I have a hard time even figuring out what the issue here is? it’d be one thing if the first iPhone shipped and was riddled with bugs and promised/demoed features weren’t there, but that wasn’t the case. Launched more or less rock solid, and iPhoneOS 1.0 (as it was called then) was far from the buggiest wide release.
Dra@lemmy.zip 1 year ago
This is how all demos used to be. If the author/publisher of the ai prompt wasnt born less than 20 years ago they would know this
whofearsthenight@lemm.ee 1 year ago
Pohl@lemmy.world 1 year ago
Yeah. Am I supposed to be upset by this? Fuggen thing worked when it shipped. Are people angry that the marketing campaign started before every single engineering problem was solved? Why?
intensely_human@lemm.ee 1 year ago
Why?
Because they’ve never solved a complex problem, or accomplished anything that took the conscious coordination of multiple people.
Ilikecheese@lemm.ee 1 year ago
That is easily the dumbest thing I’ve read today.
GladiusB@lemmy.world 1 year ago
I’m not upset at all. Because I understand. But maybe they are upset they promised something they didn’t know they could deliver.
datelmd5sum@lemmy.world 1 year ago
Used to be? Why did I just demo a Potemkin village and get drunk in the middle of the week?
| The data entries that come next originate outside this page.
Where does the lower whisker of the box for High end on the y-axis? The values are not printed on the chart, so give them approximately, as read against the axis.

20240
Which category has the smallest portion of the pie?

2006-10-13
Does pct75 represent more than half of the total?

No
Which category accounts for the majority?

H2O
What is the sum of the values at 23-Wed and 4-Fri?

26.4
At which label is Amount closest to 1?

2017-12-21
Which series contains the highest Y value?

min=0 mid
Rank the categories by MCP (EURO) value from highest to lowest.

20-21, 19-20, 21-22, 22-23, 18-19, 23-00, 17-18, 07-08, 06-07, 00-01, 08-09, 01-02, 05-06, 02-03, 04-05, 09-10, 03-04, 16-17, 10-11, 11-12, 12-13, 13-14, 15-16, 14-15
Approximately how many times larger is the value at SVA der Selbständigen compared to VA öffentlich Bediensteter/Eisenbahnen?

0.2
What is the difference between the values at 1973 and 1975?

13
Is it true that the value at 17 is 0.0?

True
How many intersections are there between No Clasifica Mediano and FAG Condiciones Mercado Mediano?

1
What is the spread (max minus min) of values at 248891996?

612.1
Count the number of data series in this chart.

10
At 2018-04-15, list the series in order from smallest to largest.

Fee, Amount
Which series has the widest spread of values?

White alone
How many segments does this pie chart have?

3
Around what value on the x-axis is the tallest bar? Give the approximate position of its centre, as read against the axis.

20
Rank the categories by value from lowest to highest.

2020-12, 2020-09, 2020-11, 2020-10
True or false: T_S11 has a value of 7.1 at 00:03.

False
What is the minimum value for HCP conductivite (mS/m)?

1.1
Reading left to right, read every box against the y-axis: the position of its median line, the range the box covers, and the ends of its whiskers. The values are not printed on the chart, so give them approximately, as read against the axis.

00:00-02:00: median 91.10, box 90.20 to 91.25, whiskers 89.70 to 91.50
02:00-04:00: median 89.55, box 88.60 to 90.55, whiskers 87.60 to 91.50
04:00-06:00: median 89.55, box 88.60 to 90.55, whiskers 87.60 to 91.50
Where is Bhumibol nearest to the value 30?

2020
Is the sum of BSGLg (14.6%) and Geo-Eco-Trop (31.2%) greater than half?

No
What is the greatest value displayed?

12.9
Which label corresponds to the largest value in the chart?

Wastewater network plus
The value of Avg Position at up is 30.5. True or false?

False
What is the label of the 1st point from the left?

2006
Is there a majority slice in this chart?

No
Potatos_are_not_friends@lemmy.world 1 year ago
Used to be?
Even as early as a few years ago, game demos at E3 were extremely controlled environments to avoid the journalist player crashing the game.
sunbeam60@lemmy.one 1 year ago
I’ve been at Gamescom once where we considered backup consoles and HDMI switches in the cable aisle to ensure we could rapidly switch onto a running game when the first instance crashed. Stability improved enough that it wasn’t required in the end but yeah, software for trade shows was always hot as hell.